[Stored items from a collection]
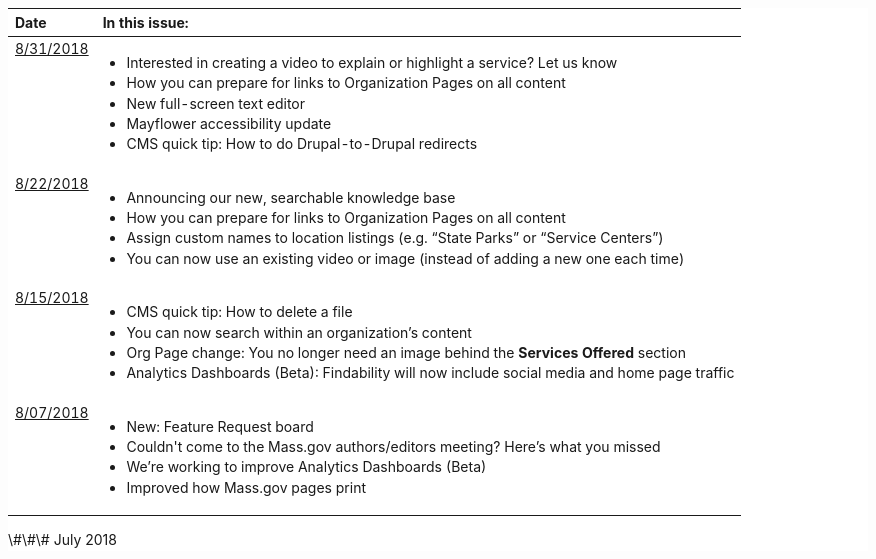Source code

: <table>
  <thead>
    <tr>
      <th style="text-align:left">Date</th>
      <th style="text-align:left">In this issue:</th>
    </tr>
  </thead>
  <tbody>
    <tr>
      <td style="text-align:left"><a href="http://eepurl.com/dFMn_n">8/31/2018</a>
      </td>
      <td style="text-align:left">
        <ul>
          <li>Interested in creating a video to explain or highlight a service? Let
            us know</li>
          <li>How you can prepare for links to Organization Pages on all content</li>
          <li>New full-screen text editor</li>
          <li>Mayflower accessibility update</li>
          <li>CMS quick tip: How to do Drupal-to-Drupal redirects</li>
        </ul>
      </td>
    </tr>
    <tr>
      <td style="text-align:left"><a href="http://eepurl.com/dEOUFX">8/22/2018</a>
      </td>
      <td style="text-align:left">
        <ul>
          <li>Announcing our new, searchable knowledge base</li>
          <li>How you can prepare for links to Organization Pages on all content</li>
          <li>Assign custom names to location listings (e.g. &#x201C;State Parks&#x201D;
            or &#x201C;Service Centers&#x201D;)</li>
          <li>You can now use an existing video or image (instead of adding a new one
            each time)</li>
        </ul>
      </td>
    </tr>
    <tr>
      <td style="text-align:left"><a href="http://eepurl.com/dD4jAv">8/15/2018</a>
      </td>
      <td style="text-align:left">
        <ul>
          <li>CMS quick tip: How to delete a file</li>
          <li>You can now search within an organization&#x2019;s content</li>
          <li>Org Page change: You no longer need an image behind the <b>Services Offered</b> section</li>
          <li>Analytics Dashboards (Beta): Findability will now include social media
            and home page traffic</li>
        </ul>
      </td>
    </tr>
    <tr>
      <td style="text-align:left"><a href="http://eepurl.com/dDpx5P">8/07/2018</a>
      </td>
      <td style="text-align:left">
        <ul>
          <li>New: Feature Request board</li>
          <li>Couldn&apos;t come to the Mass.gov authors/editors meeting? Here&#x2019;s
            what you missed</li>
          <li>We&#x2019;re working to improve Analytics Dashboards (Beta)</li>
          <li>Improved how Mass.gov pages print</li>
        </ul>
      </td>
    </tr>
  </tbody>
</table>\#\#\# July 2018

[WHAT YOU SHOULD DO]: Read the entries above, then pull out the lines that include "href".

[SOLUTION]:
      <td style="text-align:left"><a href="http://eepurl.com/dFMn_n">8/31/2018</a>
      <td style="text-align:left"><a href="http://eepurl.com/dEOUFX">8/22/2018</a>
      <td style="text-align:left"><a href="http://eepurl.com/dD4jAv">8/15/2018</a>
      <td style="text-align:left"><a href="http://eepurl.com/dDpx5P">8/07/2018</a>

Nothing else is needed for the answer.